In a living system, cells perform their intended functions not individually, but collectively by forming three-dimensional structures to evolve over time. These structures are composed of clusters of cells, which may be thought of as biological machines, and they exhibit complex functional behaviors as they interact with each other and their environment through active or passive cell-cell and cell-matrix interactions. There has been extensive research focusing on behaviors of individual cells and the functions and properties of tissues and organs. Despite these efforts, little progress has been made to elucidate the complex functional behaviors of these biological machines, and the fundamental processes involved in such integration are poorly understood. We will develop novel experimental and computational tools that are essential for understanding and actively controlling cellular and cell network behaviors.

EBICS addresses the grand challenge of engineering multi-cellular biological machines that have desired functionalities and can perform prescribed tasks. These machines consist of sensing, information processing, actuation, protein expression, and transport elements that can be effectively combined to create functional units. 

The broader scientific goals of EBICS are to establish a fundamental understanding of cell-cell and cell-environment interactions, and their control by biochemical and mechanical cues; to assemble and characterize the properties and performance of multi-cellular machines, and to thereby create the nascent discipline for building living, multi-cellular machines for a wide range of applications.

To build these complex machines we must understand how individual cells – neurons, myocytes, endothelial cells, and others – integrate their internal temporal developmental program with various environmental cues and with other cells to determine their differentiated states and biological behaviors. We must also understand the complex behaviors and functionalities that emerge from cell clusters composed of a single cell type, as well as clusters composed of multiple cell types.  By understanding what mediates interactions between cells in nature, we can harness that knowledge to construct complex systems that can perform new tasks.  

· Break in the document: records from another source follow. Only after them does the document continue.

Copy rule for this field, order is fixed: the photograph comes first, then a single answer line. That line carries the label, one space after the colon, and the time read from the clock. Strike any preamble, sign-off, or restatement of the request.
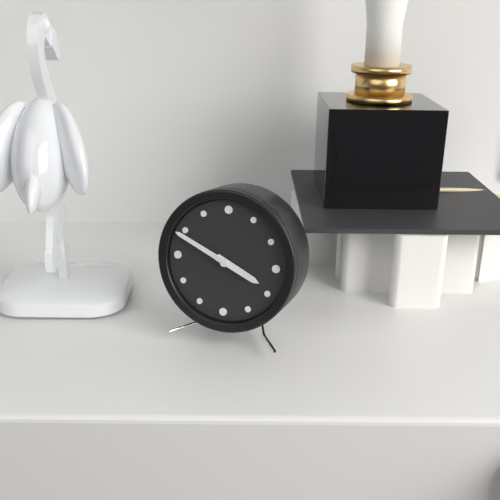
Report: 3:49
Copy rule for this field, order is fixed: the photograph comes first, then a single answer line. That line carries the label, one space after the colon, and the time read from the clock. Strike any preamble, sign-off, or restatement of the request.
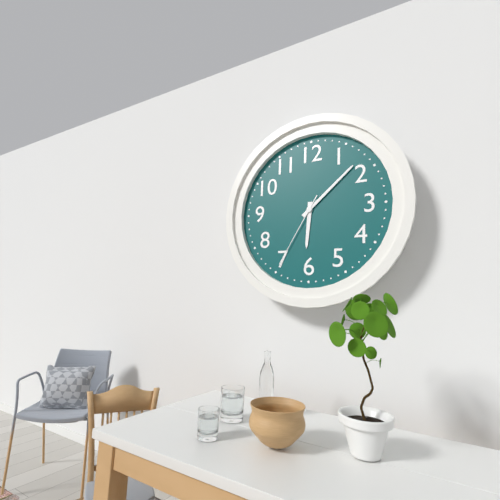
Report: 6:08:35
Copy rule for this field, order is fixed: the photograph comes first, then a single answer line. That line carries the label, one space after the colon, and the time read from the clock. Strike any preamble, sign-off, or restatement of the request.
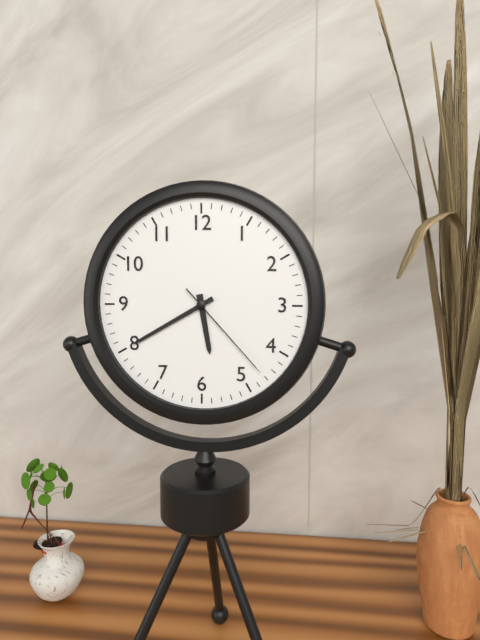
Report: 5:40:23
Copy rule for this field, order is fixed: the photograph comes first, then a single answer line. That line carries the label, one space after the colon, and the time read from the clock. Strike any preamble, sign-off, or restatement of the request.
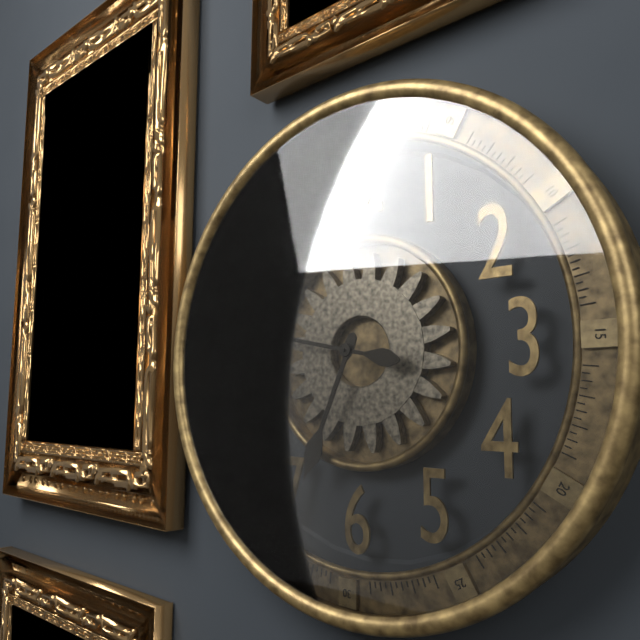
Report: 6:47
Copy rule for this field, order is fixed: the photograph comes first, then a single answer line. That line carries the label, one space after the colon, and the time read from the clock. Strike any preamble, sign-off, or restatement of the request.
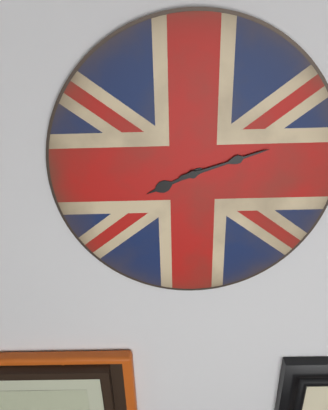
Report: 8:12
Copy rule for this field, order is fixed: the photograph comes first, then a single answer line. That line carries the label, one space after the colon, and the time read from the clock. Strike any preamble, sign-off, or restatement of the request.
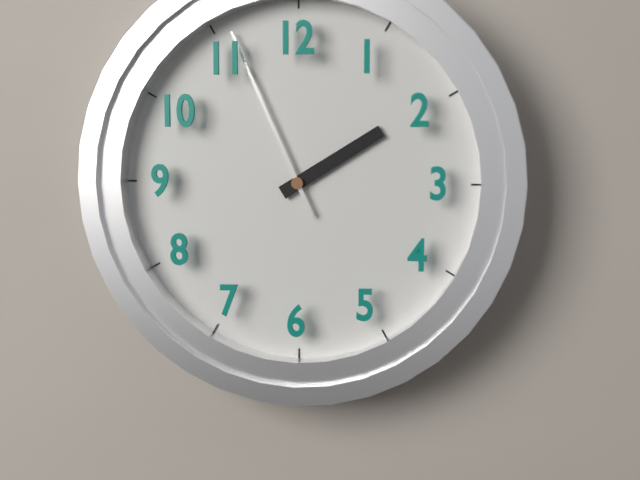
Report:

Pathways to a Biological Machine 

EBICS has taken two fundamental approaches to developing biological machines. Using a classic engineering approach, we define the specifications for cellular machines with the desired capabilities, and develop the necessary parts (cells and cell clusters) and machine assembly pathways to construct such a machine. In parallel, we are using a systems biology approach to understand the emergent properties of cells and cell clusters to harness those properties to evolve interacting cell clusters that function within a biological machine with specific capabilities.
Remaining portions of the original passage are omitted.